● **WORK ITEM**
Each entry here is to be restated word for word.

● **SOURCE INFORMATION**
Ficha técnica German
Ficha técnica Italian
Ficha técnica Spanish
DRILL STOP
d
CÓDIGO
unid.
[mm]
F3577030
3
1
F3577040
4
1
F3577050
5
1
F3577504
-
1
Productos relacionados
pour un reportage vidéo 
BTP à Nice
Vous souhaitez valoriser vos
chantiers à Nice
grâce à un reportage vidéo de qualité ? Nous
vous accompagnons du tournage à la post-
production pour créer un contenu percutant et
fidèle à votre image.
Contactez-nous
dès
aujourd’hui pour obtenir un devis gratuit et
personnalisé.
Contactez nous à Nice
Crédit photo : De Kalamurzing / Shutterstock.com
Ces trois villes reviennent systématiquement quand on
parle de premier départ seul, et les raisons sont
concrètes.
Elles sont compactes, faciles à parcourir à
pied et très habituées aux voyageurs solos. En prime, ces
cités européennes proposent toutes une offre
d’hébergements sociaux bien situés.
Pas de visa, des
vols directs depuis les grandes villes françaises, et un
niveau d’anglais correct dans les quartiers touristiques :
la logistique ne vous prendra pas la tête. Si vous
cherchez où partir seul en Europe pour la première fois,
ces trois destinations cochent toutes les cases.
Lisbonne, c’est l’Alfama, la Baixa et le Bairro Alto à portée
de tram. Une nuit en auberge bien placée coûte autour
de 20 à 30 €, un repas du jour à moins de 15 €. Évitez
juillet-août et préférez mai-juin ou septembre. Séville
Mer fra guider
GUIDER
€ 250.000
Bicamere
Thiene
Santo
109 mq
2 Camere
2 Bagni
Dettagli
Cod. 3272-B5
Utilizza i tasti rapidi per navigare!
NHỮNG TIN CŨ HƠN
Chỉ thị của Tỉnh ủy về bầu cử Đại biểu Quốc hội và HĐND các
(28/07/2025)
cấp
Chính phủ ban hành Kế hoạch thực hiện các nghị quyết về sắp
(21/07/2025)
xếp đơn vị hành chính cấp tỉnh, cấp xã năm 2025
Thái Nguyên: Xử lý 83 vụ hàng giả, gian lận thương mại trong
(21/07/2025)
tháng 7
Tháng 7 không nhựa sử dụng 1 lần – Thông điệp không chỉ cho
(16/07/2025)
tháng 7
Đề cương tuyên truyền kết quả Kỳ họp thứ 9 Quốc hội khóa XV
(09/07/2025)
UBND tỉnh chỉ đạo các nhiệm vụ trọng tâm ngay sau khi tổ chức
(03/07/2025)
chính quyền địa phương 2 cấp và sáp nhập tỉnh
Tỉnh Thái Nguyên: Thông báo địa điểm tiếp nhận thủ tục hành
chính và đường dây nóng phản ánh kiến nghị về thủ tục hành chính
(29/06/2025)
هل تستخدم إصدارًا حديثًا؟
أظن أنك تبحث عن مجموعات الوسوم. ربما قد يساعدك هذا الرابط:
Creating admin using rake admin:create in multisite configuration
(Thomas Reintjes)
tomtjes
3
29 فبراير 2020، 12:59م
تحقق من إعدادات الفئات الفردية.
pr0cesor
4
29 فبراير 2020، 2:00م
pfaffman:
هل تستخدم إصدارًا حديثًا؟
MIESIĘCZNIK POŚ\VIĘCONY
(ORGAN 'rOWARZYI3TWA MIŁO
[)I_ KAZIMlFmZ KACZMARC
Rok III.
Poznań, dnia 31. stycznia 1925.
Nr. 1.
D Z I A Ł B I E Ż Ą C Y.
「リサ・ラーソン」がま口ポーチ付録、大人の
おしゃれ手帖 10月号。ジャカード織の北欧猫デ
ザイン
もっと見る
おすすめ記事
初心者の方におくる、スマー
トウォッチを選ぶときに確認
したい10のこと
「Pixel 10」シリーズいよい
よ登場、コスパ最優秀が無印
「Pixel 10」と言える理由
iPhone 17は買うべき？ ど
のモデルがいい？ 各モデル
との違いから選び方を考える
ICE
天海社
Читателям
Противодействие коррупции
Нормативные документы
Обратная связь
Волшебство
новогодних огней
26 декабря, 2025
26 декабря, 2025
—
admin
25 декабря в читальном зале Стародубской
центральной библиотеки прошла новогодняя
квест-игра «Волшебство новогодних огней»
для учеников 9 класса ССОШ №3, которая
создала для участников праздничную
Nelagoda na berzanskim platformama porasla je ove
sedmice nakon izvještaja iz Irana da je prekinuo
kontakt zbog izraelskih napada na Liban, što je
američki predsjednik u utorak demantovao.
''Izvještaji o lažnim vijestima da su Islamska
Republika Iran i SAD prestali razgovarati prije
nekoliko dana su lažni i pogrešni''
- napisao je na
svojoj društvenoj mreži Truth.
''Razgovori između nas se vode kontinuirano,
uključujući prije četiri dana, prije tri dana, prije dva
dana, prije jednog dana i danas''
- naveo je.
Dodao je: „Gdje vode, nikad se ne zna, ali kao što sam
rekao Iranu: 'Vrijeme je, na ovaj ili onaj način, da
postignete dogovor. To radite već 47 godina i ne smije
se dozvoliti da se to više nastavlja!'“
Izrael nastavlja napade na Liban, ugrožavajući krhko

● **ANSWER FOR THIS EXERCISE**
Ficha técnica German
Ficha técnica Italian
Ficha técnica Spanish
DRILL STOP
d
CÓDIGO
unid.
[mm]
F3577030
3
1
F3577040
4
1
F3577050
5
1
F3577504
-
1
Productos relacionados
pour un reportage vidéo 
BTP à Nice
Vous souhaitez valoriser vos
chantiers à Nice
grâce à un reportage vidéo de qualité ? Nous
vous accompagnons du tournage à la post-
production pour créer un contenu percutant et
fidèle à votre image.
Contactez-nous
dès
aujourd’hui pour obtenir un devis gratuit et
personnalisé.
Contactez nous à Nice
Crédit photo : De Kalamurzing / Shutterstock.com
Ces trois villes reviennent systématiquement quand on
parle de premier départ seul, et les raisons sont
concrètes.
Elles sont compactes, faciles à parcourir à
pied et très habituées aux voyageurs solos. En prime, ces
cités européennes proposent toutes une offre
d’hébergements sociaux bien situés.
Pas de visa, des
vols directs depuis les grandes villes françaises, et un
niveau d’anglais correct dans les quartiers touristiques :
la logistique ne vous prendra pas la tête. Si vous
cherchez où partir seul en Europe pour la première fois,
ces trois destinations cochent toutes les cases.
Lisbonne, c’est l’Alfama, la Baixa et le Bairro Alto à portée
de tram. Une nuit en auberge bien placée coûte autour
de 20 à 30 €, un repas du jour à moins de 15 €. Évitez
juillet-août et préférez mai-juin ou septembre. Séville
Mer fra guider
GUIDER
€ 250.000
Bicamere
Thiene
Santo
109 mq
2 Camere
2 Bagni
Dettagli
Cod. 3272-B5
Utilizza i tasti rapidi per navigare!
NHỮNG TIN CŨ HƠN
Chỉ thị của Tỉnh ủy về bầu cử Đại biểu Quốc hội và HĐND các
(28/07/2025)
cấp
Chính phủ ban hành Kế hoạch thực hiện các nghị quyết về sắp
(21/07/2025)
xếp đơn vị hành chính cấp tỉnh, cấp xã năm 2025
Thái Nguyên: Xử lý 83 vụ hàng giả, gian lận thương mại trong
(21/07/2025)
tháng 7
Tháng 7 không nhựa sử dụng 1 lần – Thông điệp không chỉ cho
(16/07/2025)
tháng 7
Đề cương tuyên truyền kết quả Kỳ họp thứ 9 Quốc hội khóa XV
(09/07/2025)
UBND tỉnh chỉ đạo các nhiệm vụ trọng tâm ngay sau khi tổ chức
(03/07/2025)
chính quyền địa phương 2 cấp và sáp nhập tỉnh
Tỉnh Thái Nguyên: Thông báo địa điểm tiếp nhận thủ tục hành
chính và đường dây nóng phản ánh kiến nghị về thủ tục hành chính
(29/06/2025)
هل تستخدم إصدارًا حديثًا؟
أظن أنك تبحث عن مجموعات الوسوم. ربما قد يساعدك هذا الرابط:
Creating admin using rake admin:create in multisite configuration
(Thomas Reintjes)
tomtjes
3
29 فبراير 2020، 12:59م
تحقق من إعدادات الفئات الفردية.
pr0cesor
4
29 فبراير 2020، 2:00م
pfaffman:
هل تستخدم إصدارًا حديثًا؟
MIESIĘCZNIK POŚ\VIĘCONY
(ORGAN 'rOWARZYI3TWA MIŁO
[)I_ KAZIMlFmZ KACZMARC
Rok III.
Poznań, dnia 31. stycznia 1925.
Nr. 1.
D Z I A Ł B I E Ż Ą C Y.
「リサ・ラーソン」がま口ポーチ付録、大人の
おしゃれ手帖 10月号。ジャカード織の北欧猫デ
ザイン
もっと見る
おすすめ記事
初心者の方におくる、スマー
トウォッチを選ぶときに確認
したい10のこと
「Pixel 10」シリーズいよい
よ登場、コスパ最優秀が無印
「Pixel 10」と言える理由
iPhone 17は買うべき？ ど
のモデルがいい？ 各モデル
との違いから選び方を考える
ICE
天海社
Читателям
Противодействие коррупции
Нормативные документы
Обратная связь
Волшебство
новогодних огней
26 декабря, 2025
26 декабря, 2025
—
admin
25 декабря в читальном зале Стародубской
центральной библиотеки прошла новогодняя
квест-игра «Волшебство новогодних огней»
для учеников 9 класса ССОШ №3, которая
создала для участников праздничную
Nelagoda na berzanskim platformama porasla je ove
sedmice nakon izvještaja iz Irana da je prekinuo
kontakt zbog izraelskih napada na Liban, što je
američki predsjednik u utorak demantovao.
''Izvještaji o lažnim vijestima da su Islamska
Republika Iran i SAD prestali razgovarati prije
nekoliko dana su lažni i pogrešni''
- napisao je na
svojoj društvenoj mreži Truth.
''Razgovori između nas se vode kontinuirano,
uključujući prije četiri dana, prije tri dana, prije dva
dana, prije jednog dana i danas''
- naveo je.
Dodao je: „Gdje vode, nikad se ne zna, ali kao što sam
rekao Iranu: 'Vrijeme je, na ovaj ili onaj način, da
postignete dogovor. To radite već 47 godina i ne smije
se dozvoliti da se to više nastavlja!'“
Izrael nastavlja napade na Liban, ugrožavajući krhko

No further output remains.